» **Directions for this task**
Select each row that contains the string "chart", treating uppercase and lowercase letters as distinct.

» **Input**
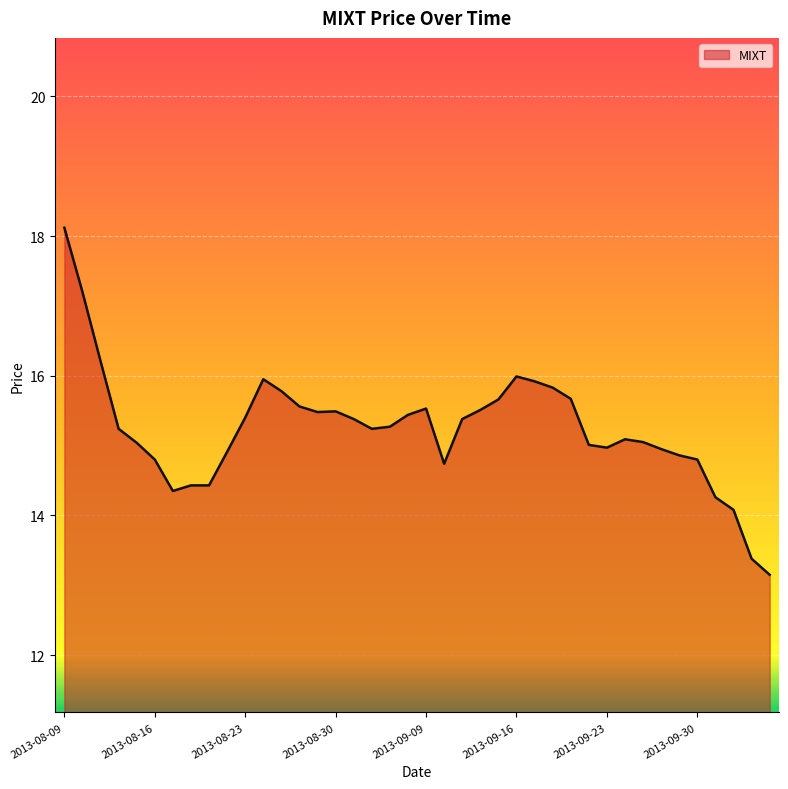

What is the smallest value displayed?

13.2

* * *

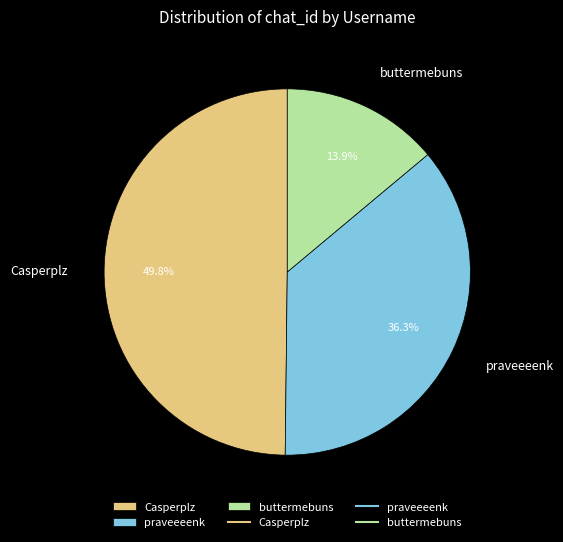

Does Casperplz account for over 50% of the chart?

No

--

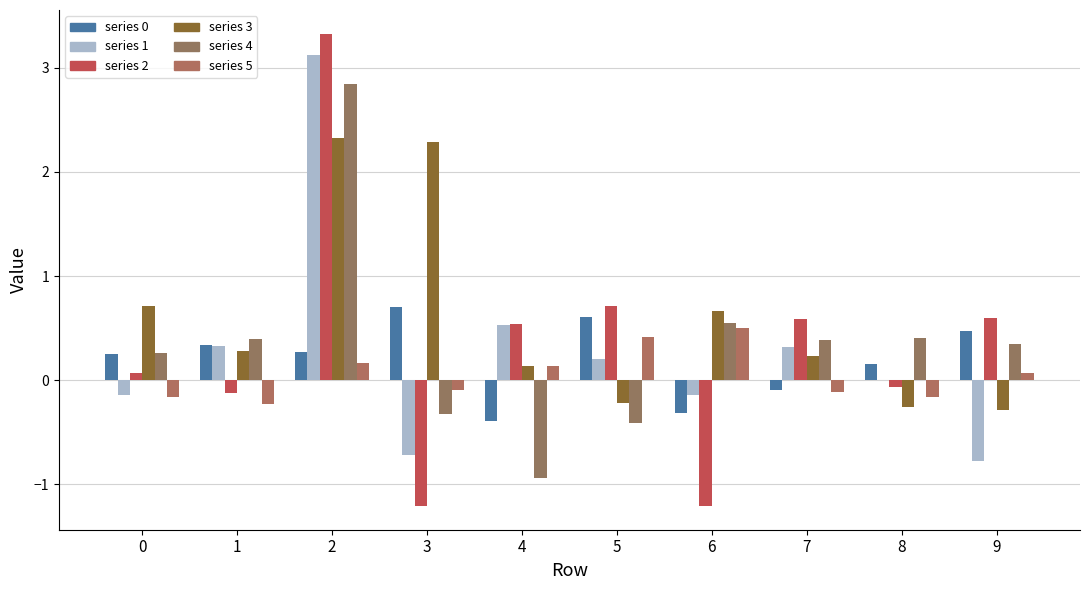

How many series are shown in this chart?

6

» **Written reply**
Does Casperplz account for over 50% of the chart?
How many series are shown in this chart?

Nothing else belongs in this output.